Stated goal a
Could you change "phylum" to "division" throughout the four taxonomy entries below and give those entries again with everything else unchanged, leaving out the picture lines?

Source

>>>

By Joel Brinkley

When Catherine Bragg, a senior United Nations official, ended a three-day visit to Zimbabwe this week, she warned that the humanitarian situation there remains extremely fragile.

There's a bit of diplomatic understatement if I've ever heard one.

Trying to determine who is the world's most destructive national leader might seem like a daunting assignment. There seem to be so many to choose from. But look at the facts, and you'll find only one perfectly obvious choice: Robert Mugabe, president of Zimbabwe, where the unemployment rate, the CIA says, stands at 95 percent -- the highest in the world. That means fewer than 500,000 of the state's 12 million citizens hold jobs.

That's just one of many superlatives Mugabe has achieved during his three decades in power. No leader anywhere has so assiduously destroyed a nation, leaving its people with nothing.

In 2000, the United Nations adopted what it called the Millennium Declaration, urging every nation to reduce poverty and improve the lot of its children. Almost every state I've examined, even the most impoverished and truculent, has seen at least small improvements -- every nation but Zimbabwe.

<<<

Stated goal b
Can you copy word for word the passage from the column on Zimbabwe that begins at the words "That's just one" and stops after "people with nothing."?

Task input
>>>

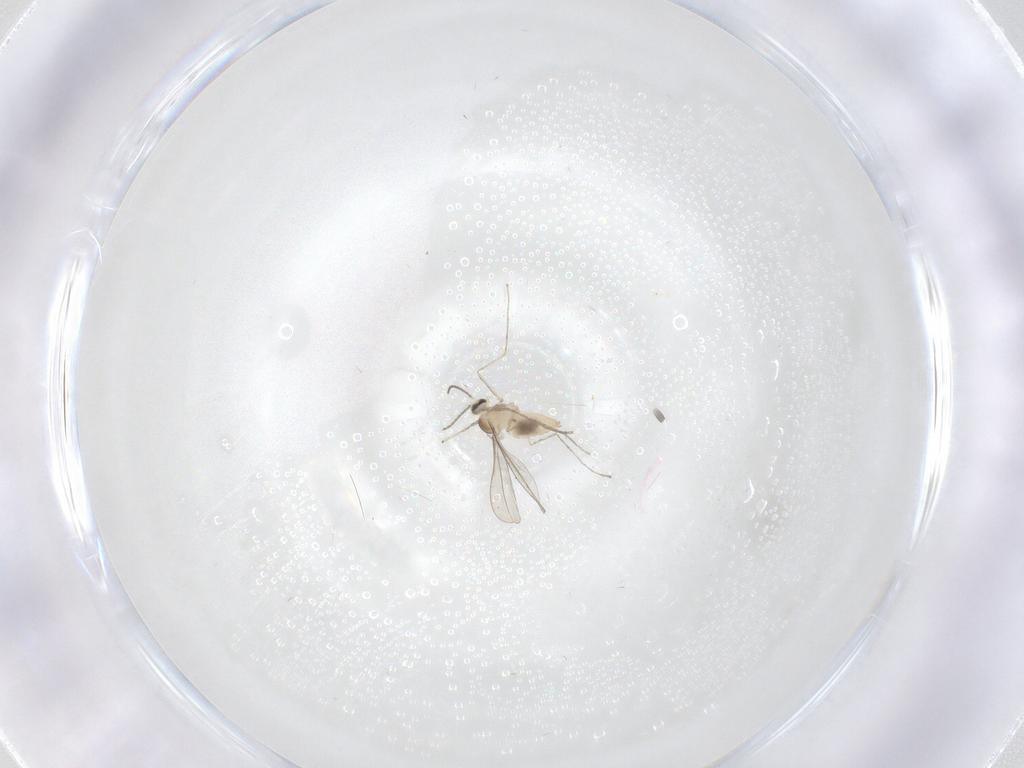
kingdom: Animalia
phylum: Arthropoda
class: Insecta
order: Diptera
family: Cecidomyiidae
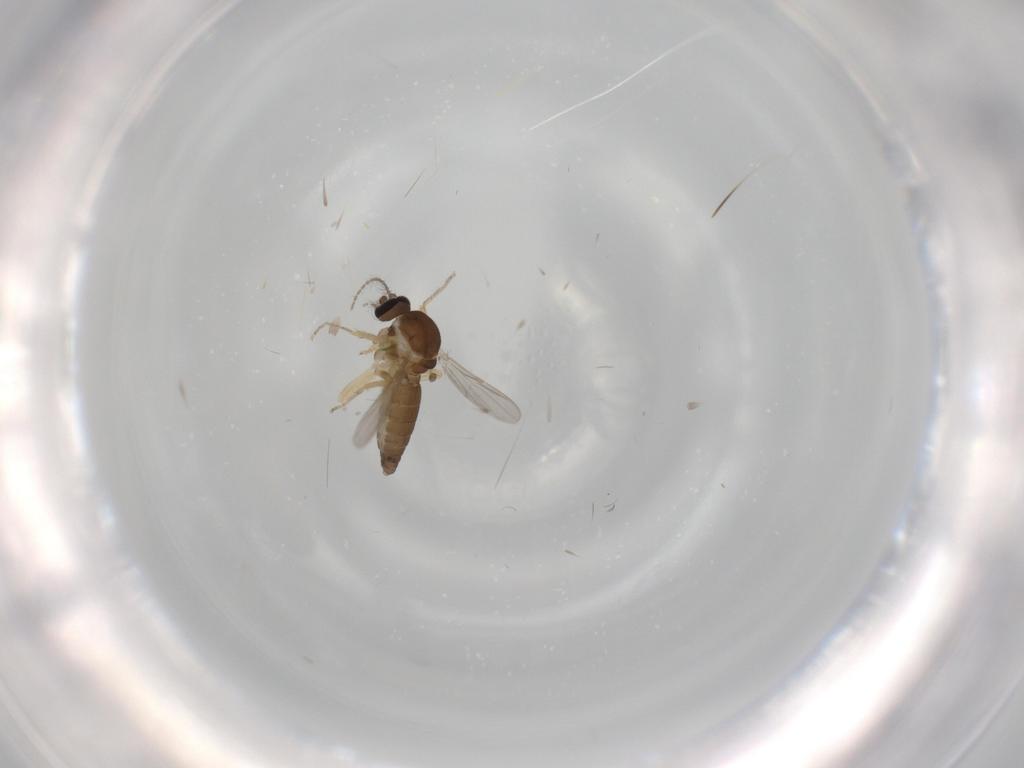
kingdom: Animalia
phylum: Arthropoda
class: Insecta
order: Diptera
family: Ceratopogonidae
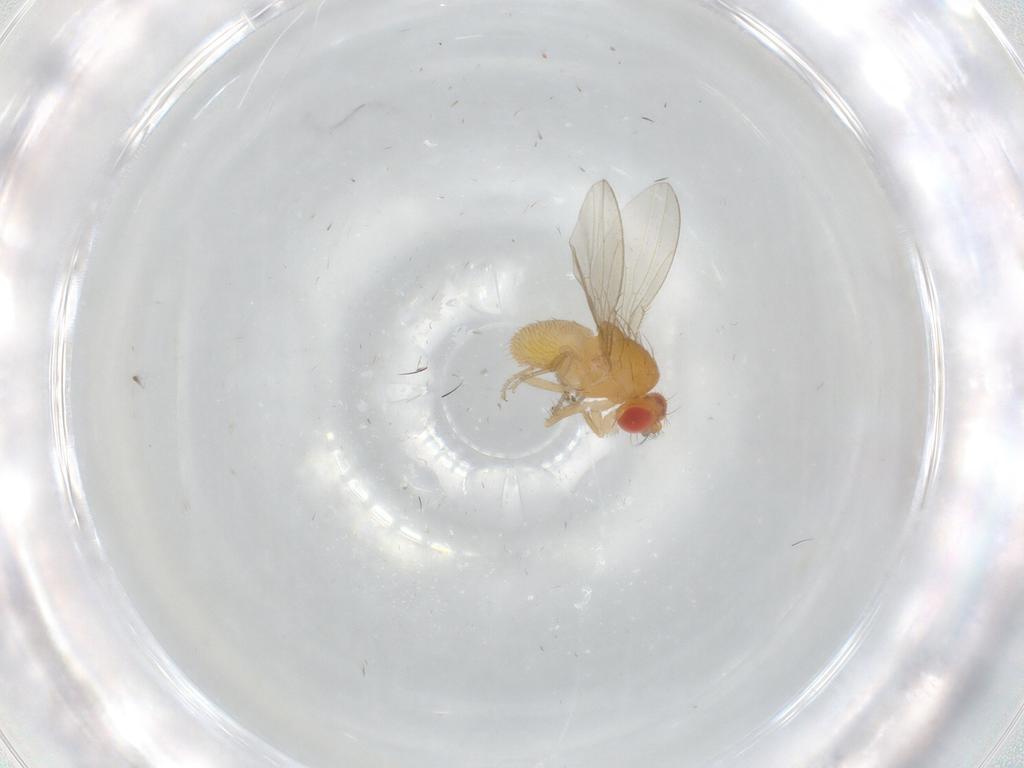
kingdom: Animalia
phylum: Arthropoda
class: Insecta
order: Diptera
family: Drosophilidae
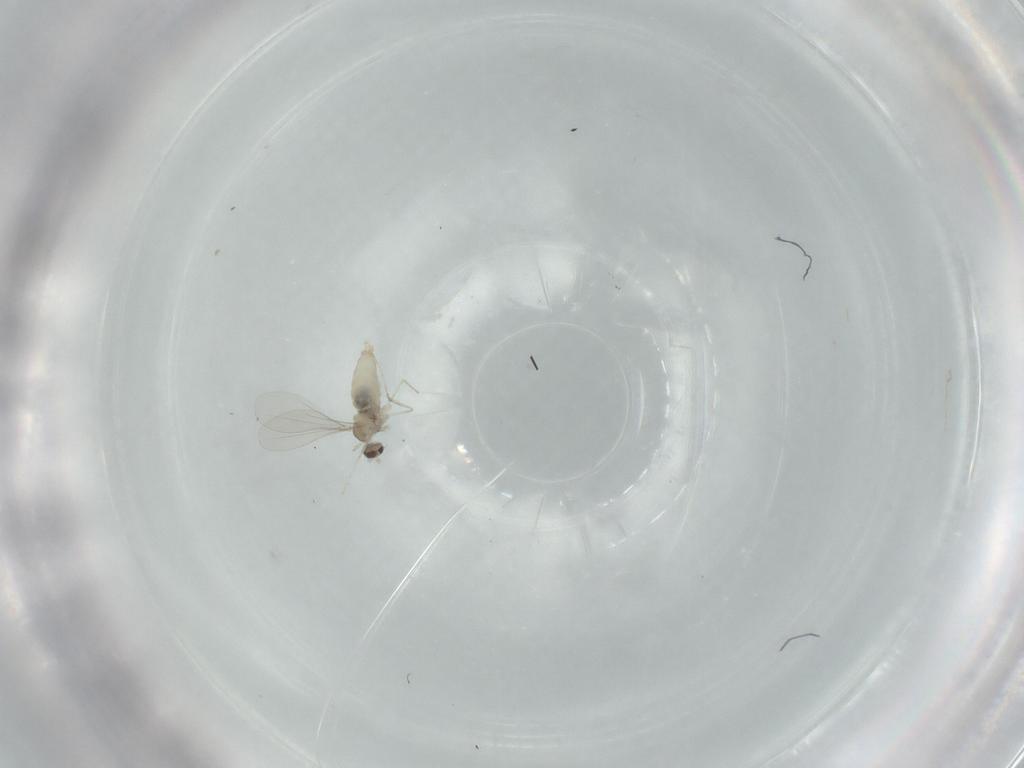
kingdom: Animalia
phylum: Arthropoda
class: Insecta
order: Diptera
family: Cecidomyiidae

<<<

Output a
kingdom: Animalia
division: Arthropoda
class: Insecta
order: Diptera
family: Cecidomyiidae
kingdom: Animalia
division: Arthropoda
class: Insecta
order: Diptera
family: Ceratopogonidae
kingdom: Animalia
division: Arthropoda
class: Insecta
order: Diptera
family: Drosophilidae
kingdom: Animalia
division: Arthropoda
class: Insecta
order: Diptera
family: Cecidomyiidae

Output b
That's just one of many superlatives Mugabe has achieved during his three decades in power. No leader anywhere has so assiduously destroyed a nation, leaving its people with nothing.